Saturday, January 23, 2016

Barangay Forbes Park, Makati City

INTRODUCTION


Barangay Forbes Park, which was established in early 1940s, is one of the first villages to be developed by Ayala Corporation. It was named after an American Governor-General assigned in the Philippines – William Cameron Forbes.  It has a land area of 2.5 square kilometers with a population density of one (1) person per 1,000 square meters. Based on the 2010 Census of Population, Forbes Parks has 2,533 residents.

 

Purely residential in use, Forbes Park is considered as one of the oldest settlement in Makati and is renowned to be the home of the Philippines’ flushest families and well-known diplomats and expatriates business executives. Famous landmarks of Barangay Forbes Park include the following: Manila Golf Club, Manila Polo Club, Santuario de San Antonio Parish, San Antonio Plaza Arcade, Kasiyahan Homes, Manila Polo Townhouses, and the more than a hundred century old Acacia Trees.

 

 

HISTORY


The development of Forbes Park is credited to two scions of the Ayala Corporation namely Alfonso Zobel de Ayala, distinguished Spanish-Filipino patriarch and Joseph R. McMicking, an American businessman soldier.

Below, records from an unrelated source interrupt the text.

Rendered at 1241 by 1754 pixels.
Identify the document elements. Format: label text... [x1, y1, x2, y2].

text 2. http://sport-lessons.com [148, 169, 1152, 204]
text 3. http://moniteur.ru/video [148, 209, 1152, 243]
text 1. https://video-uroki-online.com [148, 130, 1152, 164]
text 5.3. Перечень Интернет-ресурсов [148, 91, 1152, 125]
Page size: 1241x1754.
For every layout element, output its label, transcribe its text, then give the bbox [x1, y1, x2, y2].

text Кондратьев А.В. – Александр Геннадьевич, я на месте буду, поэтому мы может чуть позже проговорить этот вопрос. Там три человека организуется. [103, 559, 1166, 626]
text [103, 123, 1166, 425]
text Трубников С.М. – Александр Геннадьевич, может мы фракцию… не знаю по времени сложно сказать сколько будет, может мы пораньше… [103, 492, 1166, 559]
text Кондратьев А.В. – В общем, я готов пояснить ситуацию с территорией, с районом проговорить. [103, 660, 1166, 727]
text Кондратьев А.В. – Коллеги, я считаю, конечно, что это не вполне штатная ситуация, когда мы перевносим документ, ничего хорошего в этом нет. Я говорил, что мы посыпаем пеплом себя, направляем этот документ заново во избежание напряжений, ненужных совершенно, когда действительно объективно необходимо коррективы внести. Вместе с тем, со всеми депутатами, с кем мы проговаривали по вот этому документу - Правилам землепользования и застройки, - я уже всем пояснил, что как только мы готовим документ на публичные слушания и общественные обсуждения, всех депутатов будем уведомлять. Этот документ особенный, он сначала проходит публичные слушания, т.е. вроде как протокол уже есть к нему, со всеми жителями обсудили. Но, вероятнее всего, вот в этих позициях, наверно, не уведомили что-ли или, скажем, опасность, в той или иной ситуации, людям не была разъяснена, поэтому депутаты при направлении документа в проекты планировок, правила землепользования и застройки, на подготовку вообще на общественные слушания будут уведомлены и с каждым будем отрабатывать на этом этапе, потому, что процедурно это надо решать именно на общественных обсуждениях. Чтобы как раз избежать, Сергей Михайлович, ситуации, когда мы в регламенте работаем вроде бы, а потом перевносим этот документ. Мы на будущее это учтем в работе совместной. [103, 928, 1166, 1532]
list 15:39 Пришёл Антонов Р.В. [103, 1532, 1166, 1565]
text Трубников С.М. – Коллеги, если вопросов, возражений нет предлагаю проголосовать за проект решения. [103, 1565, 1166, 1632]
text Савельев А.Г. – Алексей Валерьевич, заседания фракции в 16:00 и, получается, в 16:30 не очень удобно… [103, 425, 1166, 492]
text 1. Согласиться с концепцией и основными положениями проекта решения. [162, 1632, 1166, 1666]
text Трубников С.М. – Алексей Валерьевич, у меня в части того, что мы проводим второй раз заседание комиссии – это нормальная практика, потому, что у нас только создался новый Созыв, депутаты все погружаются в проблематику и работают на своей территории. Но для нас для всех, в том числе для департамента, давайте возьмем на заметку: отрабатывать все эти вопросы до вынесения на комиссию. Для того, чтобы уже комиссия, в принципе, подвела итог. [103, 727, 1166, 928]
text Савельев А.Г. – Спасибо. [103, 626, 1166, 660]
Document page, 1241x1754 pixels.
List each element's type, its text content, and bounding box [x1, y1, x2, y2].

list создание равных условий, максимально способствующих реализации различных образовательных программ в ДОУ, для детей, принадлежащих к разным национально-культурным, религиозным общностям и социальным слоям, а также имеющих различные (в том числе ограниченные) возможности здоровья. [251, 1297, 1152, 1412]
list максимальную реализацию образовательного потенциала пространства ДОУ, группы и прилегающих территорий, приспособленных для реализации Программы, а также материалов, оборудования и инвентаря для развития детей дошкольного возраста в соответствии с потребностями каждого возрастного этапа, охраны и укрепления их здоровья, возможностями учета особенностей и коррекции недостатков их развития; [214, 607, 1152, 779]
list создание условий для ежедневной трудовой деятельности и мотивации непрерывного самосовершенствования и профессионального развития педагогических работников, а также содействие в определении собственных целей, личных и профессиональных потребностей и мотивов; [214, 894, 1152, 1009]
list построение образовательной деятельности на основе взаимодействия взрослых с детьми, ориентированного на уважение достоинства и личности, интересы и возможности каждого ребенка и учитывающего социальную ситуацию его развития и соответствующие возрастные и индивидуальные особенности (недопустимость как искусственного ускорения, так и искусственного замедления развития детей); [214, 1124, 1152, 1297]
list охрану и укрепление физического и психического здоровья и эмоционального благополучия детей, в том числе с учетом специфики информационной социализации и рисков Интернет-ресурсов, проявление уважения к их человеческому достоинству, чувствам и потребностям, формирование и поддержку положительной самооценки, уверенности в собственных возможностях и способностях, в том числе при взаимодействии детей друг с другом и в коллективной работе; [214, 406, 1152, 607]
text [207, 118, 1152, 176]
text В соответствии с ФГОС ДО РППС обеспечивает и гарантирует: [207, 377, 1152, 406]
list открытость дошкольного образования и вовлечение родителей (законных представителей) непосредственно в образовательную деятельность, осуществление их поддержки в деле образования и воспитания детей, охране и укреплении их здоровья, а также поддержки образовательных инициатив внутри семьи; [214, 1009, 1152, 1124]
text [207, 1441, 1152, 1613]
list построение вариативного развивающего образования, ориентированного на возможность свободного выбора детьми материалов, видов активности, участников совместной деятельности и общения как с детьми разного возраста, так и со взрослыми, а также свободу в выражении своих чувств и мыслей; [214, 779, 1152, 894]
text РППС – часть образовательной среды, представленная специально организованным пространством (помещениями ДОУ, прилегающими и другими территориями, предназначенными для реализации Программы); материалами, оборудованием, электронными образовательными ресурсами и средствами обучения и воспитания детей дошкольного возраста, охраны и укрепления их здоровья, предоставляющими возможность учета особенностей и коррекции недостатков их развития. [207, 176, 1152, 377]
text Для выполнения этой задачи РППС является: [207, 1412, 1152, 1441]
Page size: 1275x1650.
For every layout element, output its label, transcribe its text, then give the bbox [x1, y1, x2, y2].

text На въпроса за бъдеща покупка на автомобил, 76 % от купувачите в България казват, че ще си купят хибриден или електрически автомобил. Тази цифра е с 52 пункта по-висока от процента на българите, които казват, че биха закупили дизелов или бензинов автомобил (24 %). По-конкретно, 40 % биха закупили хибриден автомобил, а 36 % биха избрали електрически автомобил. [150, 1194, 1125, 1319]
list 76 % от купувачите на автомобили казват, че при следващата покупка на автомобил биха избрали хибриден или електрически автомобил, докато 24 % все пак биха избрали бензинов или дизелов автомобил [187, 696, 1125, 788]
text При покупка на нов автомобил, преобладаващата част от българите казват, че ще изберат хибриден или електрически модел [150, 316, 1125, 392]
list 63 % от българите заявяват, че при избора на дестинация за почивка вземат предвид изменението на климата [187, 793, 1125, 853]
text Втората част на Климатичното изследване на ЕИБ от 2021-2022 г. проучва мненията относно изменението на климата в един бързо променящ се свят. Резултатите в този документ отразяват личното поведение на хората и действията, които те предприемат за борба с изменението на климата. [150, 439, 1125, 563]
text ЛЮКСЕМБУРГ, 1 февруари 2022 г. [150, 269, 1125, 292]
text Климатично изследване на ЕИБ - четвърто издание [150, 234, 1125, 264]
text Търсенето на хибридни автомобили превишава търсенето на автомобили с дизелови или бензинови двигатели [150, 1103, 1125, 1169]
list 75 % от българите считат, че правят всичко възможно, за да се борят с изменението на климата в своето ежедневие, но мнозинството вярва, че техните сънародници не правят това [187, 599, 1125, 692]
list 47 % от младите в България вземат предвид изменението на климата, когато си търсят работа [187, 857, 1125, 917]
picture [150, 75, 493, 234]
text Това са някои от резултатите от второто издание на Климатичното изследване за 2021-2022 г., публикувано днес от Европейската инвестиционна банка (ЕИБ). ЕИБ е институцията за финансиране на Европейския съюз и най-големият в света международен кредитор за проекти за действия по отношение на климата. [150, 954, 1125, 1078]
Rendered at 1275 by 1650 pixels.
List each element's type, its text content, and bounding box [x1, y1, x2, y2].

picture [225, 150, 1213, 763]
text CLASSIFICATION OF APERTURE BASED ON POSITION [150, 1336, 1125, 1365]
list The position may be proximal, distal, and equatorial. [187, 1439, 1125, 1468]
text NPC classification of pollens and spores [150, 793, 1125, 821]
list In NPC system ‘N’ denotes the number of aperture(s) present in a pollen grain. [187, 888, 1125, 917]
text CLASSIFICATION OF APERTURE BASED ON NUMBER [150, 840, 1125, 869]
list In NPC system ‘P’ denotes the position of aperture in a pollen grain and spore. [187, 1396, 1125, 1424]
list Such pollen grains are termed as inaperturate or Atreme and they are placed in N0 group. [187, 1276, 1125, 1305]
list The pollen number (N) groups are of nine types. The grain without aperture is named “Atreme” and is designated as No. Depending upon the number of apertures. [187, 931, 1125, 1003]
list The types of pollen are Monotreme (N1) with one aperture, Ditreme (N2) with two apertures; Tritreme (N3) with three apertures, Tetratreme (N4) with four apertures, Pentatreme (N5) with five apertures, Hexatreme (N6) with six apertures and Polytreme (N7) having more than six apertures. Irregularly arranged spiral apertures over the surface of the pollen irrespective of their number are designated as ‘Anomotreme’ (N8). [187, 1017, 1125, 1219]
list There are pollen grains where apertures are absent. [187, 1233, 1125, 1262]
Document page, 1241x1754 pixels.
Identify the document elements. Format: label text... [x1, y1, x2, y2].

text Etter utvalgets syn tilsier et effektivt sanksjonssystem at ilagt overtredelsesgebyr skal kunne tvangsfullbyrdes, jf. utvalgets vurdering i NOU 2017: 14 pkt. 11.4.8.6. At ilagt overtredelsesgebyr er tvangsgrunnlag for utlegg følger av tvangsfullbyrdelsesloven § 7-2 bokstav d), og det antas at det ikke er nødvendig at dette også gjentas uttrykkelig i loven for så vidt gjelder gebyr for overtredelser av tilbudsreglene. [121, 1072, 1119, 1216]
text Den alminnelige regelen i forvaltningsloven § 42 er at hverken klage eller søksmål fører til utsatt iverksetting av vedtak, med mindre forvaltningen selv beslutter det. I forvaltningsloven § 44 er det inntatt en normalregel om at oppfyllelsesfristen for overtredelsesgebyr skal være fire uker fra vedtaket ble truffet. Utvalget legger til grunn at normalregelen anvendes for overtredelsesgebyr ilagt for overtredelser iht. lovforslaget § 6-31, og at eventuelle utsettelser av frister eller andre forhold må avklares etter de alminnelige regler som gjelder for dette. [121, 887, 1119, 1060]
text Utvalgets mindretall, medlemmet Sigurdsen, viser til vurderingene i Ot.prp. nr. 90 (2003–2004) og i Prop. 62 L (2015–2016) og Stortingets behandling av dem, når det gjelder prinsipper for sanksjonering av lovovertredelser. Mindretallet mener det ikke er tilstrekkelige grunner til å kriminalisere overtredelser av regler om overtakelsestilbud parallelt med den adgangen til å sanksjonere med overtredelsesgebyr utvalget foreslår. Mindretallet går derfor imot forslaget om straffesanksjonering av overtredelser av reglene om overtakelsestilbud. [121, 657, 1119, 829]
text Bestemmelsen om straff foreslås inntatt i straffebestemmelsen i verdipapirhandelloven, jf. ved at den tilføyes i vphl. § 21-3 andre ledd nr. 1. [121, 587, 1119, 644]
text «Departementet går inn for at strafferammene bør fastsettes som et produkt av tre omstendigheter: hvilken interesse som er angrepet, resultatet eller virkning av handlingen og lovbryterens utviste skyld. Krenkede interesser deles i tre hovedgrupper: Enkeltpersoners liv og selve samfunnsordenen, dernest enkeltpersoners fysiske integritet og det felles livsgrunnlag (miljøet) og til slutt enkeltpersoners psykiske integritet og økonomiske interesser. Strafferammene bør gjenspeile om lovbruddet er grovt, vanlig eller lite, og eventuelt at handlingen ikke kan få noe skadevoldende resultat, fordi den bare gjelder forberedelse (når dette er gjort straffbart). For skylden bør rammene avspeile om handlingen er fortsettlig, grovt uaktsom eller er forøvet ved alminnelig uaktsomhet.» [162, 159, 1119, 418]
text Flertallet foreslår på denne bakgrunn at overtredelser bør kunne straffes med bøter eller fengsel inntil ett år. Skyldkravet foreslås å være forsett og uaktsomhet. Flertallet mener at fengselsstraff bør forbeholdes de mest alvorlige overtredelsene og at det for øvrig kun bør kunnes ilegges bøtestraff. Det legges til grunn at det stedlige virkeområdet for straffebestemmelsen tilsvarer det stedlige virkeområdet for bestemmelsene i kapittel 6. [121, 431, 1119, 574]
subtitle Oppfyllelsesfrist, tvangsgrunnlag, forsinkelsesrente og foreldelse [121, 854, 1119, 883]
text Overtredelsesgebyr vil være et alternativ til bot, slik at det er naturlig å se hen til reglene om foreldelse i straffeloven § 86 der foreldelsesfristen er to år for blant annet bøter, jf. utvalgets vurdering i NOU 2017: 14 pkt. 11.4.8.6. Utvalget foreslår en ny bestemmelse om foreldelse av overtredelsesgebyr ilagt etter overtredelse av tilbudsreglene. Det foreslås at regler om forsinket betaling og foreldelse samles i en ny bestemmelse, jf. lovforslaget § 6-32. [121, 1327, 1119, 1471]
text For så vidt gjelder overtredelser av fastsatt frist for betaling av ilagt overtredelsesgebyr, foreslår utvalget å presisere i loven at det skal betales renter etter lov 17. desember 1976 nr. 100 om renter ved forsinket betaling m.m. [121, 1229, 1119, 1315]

They provided the vision and energy behind the phenomenal growth and development of Makati. Through their corporate vehicle, Ayala y Compania (now Ayala Corporation) founded in 1814, the two industrialists built a modern mini city with no public sector aid, except for the cooperation of the Makati municipal administrators.

 

The destruction of southern Manila during the liberation by Allied Forces in 1915 created opportunities for developers who had land available for new housing. The fine residential areas in Ermita and Malate were reduced to rubble. Many old residents moved out in the late 1940's to the suburbs mainly to the new subdivisions in San Juan, Mandaluyong, and Quezon City. The original Hacienda de Makati of the Ayalas had been reduced in size by the pre-war parceling of the Singalong-San Andres subdivisions, the donation of South Cemetery and sale of lots around the old poblacion in Makati. Only 900 hectares were left of the sprawling grassy fields held by the Ayalas.

 

This is where Colonel McMicking's vision came in a modern multi-zone subcity to be built in steps over 25 years, each zone complementing and enhancing the value of the others. The skyline that sprang from Makati and near ordering of shopping centers and residential villages within its periphery became a revelation to everyone. It was a master stroke for McMicking and his fellow planners to first put up that part of the Hacienda that was distant and farthermost from the center of Manila. Forbes Park, as this segment was to be known established New Makati's first-class character.

 

Col. McMicking was inspired by the decorous Spanish Mission-style homes around Palo-Alto, south of San Francisco. They were comfortably girded by lawns and trees but were necessary opulent. In 1948, when Ayala broke ground in Makati, Forbes Park was about as far from Manila as anyone cared to live. Ayala persuaded the Manila Polo Club then in Pasay City, to sell its land and move to Makati. The Manila Golf Club agreed to move to Forbes Park for its old Caloocan site was no closer to Manila than Makati. The dunders felt it appropiate that the first Makati village be named after W. Cameron Forbes, the American Governor General who helped bring polo to the Philippines.

 

As the physical contours of the subdivision took shape, the first sale of Forbes lot (no. 2 Caimito Place) took place in January 1949. The buyer was John L. Manning and inscribed in his title (as in all Forbes land titles) deed restrictions binding for 30 years from January 1, 1949. The Ayala clan demonstrated their confidence in Forbes Park by being among the first to move in. The trickle later became a flood as word spread that Forbes realty was unbeatable. With proximity to Makati's growing business district, shops and cinema as magnet, the other Ayala residential villages opened up to strong demand - San Lorenzo (1952), Bel-Air (1954), Urdaneta (1957) Magallanes and DasmariƱas (1962).